EXERCISE DIRECTIONS | Copy out all of the lines below exactly; the pictures do not belong in the copy.

MATERIAL PROVIDED |
::::::::

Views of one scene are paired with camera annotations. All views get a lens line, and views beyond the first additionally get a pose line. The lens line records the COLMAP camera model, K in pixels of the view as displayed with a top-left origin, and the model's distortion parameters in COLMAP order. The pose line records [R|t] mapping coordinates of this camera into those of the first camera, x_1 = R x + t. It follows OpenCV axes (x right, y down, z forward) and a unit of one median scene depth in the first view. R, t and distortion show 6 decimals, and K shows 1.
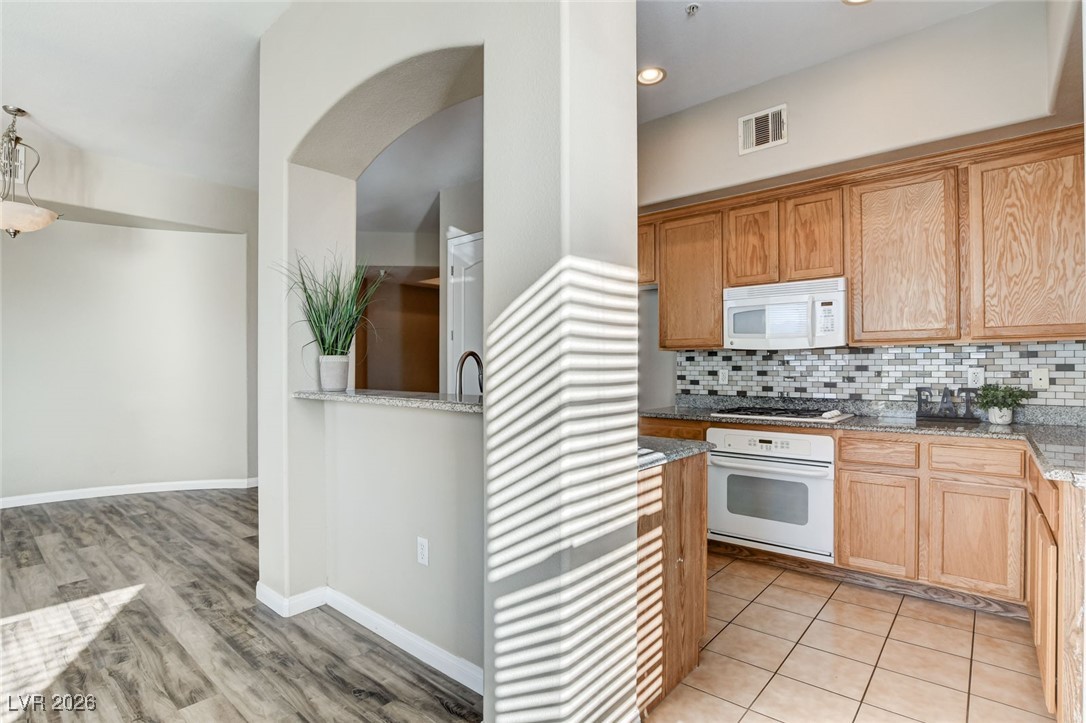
lens RADIAL K [[528.2, 0, 537.8], [0, 528.2, 363.8], [0, 0, 1]] dist [-0.019139, 0.000464]
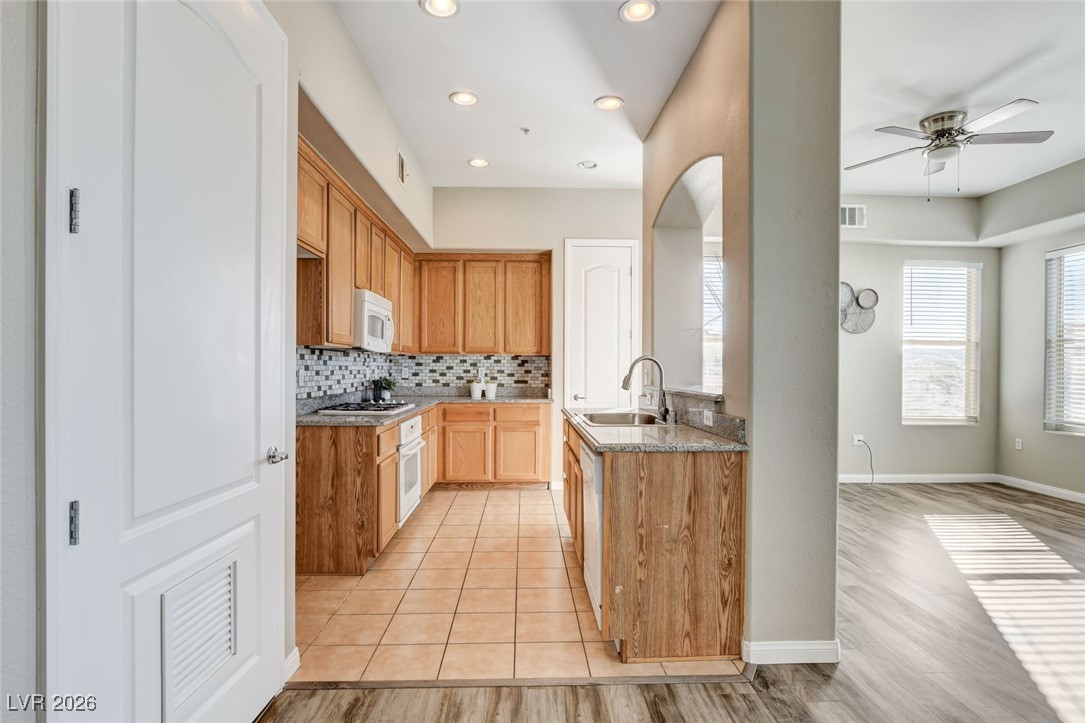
lens RADIAL K [[550.3, 0, 535.6], [0, 550.3, 366.4], [0, 0, 1]] dist [-0.022120, 0.005448]
pose [[-0.672820, -0.000222, 0.739806, -0.800618], [-0.010888, 0.999895, -0.009603, 0.014215], [-0.739726, -0.014516, -0.672751, 1.815039]]
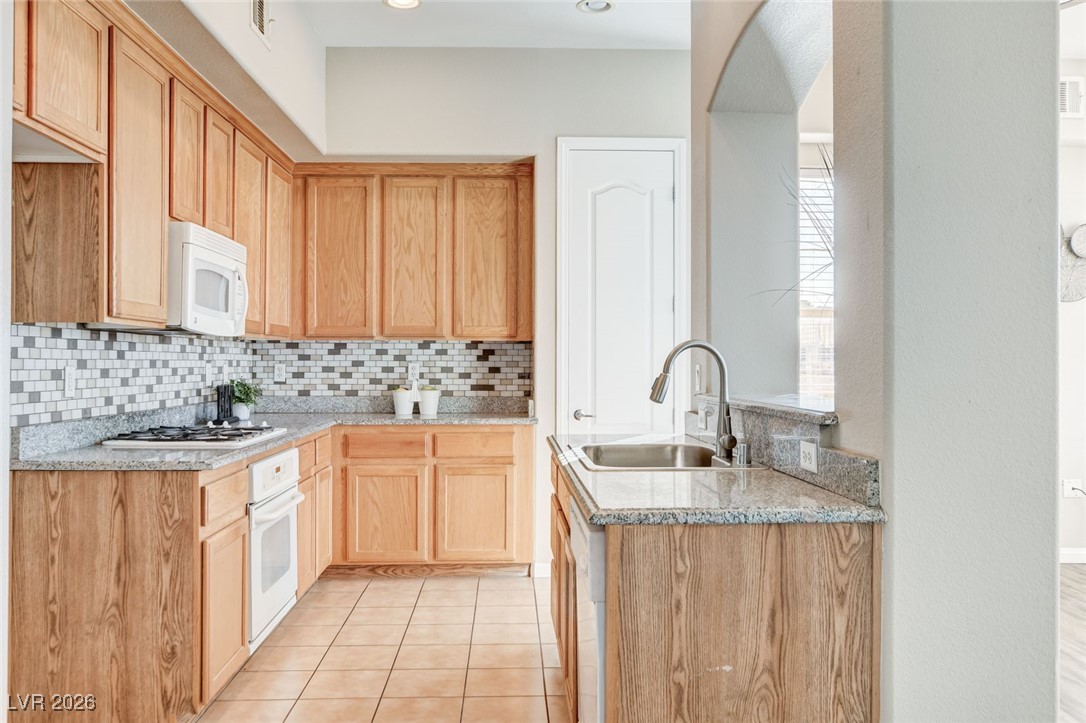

::::::::

REPLY |
Views of one scene are paired with camera annotations. All views get a lens line, and views beyond the first additionally get a pose line. The lens line records the COLMAP camera model, K in pixels of the view as displayed with a top-left origin, and the model's distortion parameters in COLMAP order. The pose line records [R|t] mapping coordinates of this camera into those of the first camera, x_1 = R x + t. It follows OpenCV axes (x right, y down, z forward) and a unit of one median scene depth in the first view. R, t and distortion show 6 decimals, and K shows 1.
lens RADIAL K [[528.2, 0, 537.8], [0, 528.2, 363.8], [0, 0, 1]] dist [-0.019139, 0.000464]
lens RADIAL K [[550.3, 0, 535.6], [0, 550.3, 366.4], [0, 0, 1]] dist [-0.022120, 0.005448]
pose [[-0.672820, -0.000222, 0.739806, -0.800618], [-0.010888, 0.999895, -0.009603, 0.014215], [-0.739726, -0.014516, -0.672751, 1.815039]]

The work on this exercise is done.